Almost 30 years later, a new book, a fascinating book, "Why the West Rules -- For Now: The Patterns of History, and What They Reveal About the Future" by Ian Morris, a professor at Stanford University, tends to push that deadline back about 50 years to 2103.
Morris creates a Social Development Scale that produces a graph showing that the West has effectively ruled the world since it turned to science in the 15th or 16th century and solidified that rule with the discovery and development of fossil fuels in the mid-17th century. After that, basically until now, Europeans and Americans were free to roam the world in coal- and steam-powered ships capable of blasting away the essentially medieval defenses of places like Shanghai and Tokyo.
But now, if current trends continue (they could speed up), the "East" line will cross and pass the "West" in 2103.
There was, as Morris emphasizes, nothing preordained about Western dominance. After all, he argues, the East, Orientals and Arabs, dominated the world from about the mid-sixth century to the 12th and beyond. What if the Chinese had discovered coal or the Arabs had found their oil first? But that did not happen.
So? Morris quotes a Malaysian lawyer: "I am wearing your clothes. I speak your language. I watch your films. And today is whatever date it is because you say so."
I cannot explain everything about Morris' Social Development Scale any more than I can football's BCS system, but the overall theory is that the curve represents a group's ability to master its physical and intellectual environment. Here is what they need, according to Morris:
"Energy capture" -- the ability to turn coal into steam powering ships and trains;
"Urbanism" -- the ability to organize complex environments;
"Information processing" -- figuring things out;
"Capacity to make war" -- basically the ability to get what you want from people who don't want to give it to you.

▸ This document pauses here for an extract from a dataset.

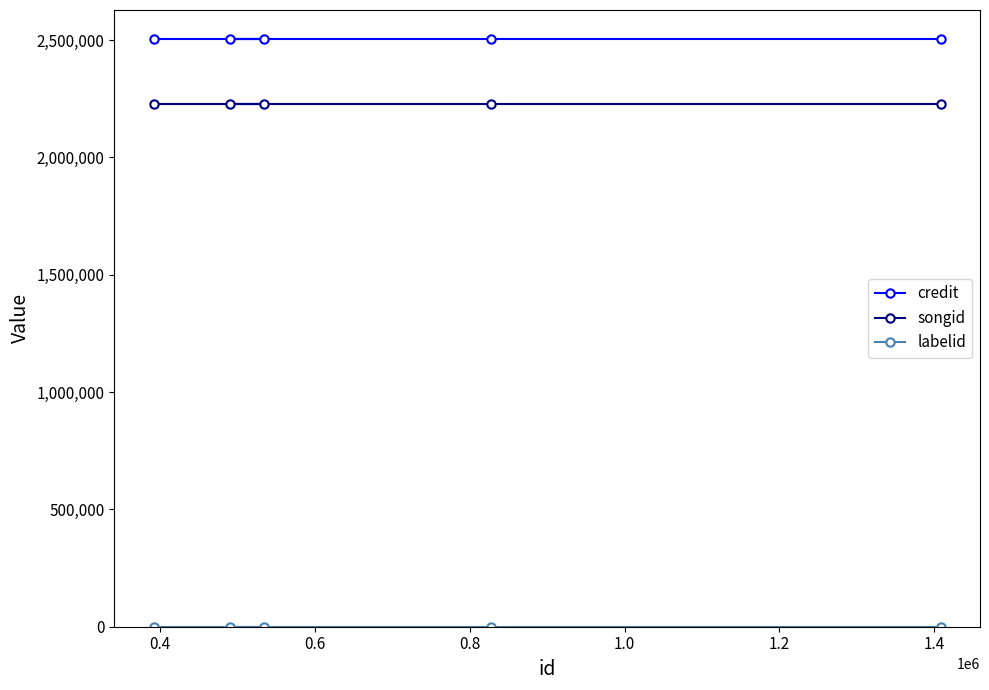

Which series has the largest total across all categories?

credit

That last is obvious, I suppose. But Morris does point out that whereas we, the West, dominated with gunpowder and the internal combustion engine, future conquerors might use robotic or cyber weaponry.
This is a long and complex book, but it ends with something any Westerner should understand. The author makes the point that we misquote or underquote Rudyard Kipling. Here is what he wrote:
"East is East and West is West and never the twain shall meet, ...
"But there is neither East nor West, Border, nor Breed, nor Birth,
"When two strong men stand face to face, tho' they come from the ends of the earth."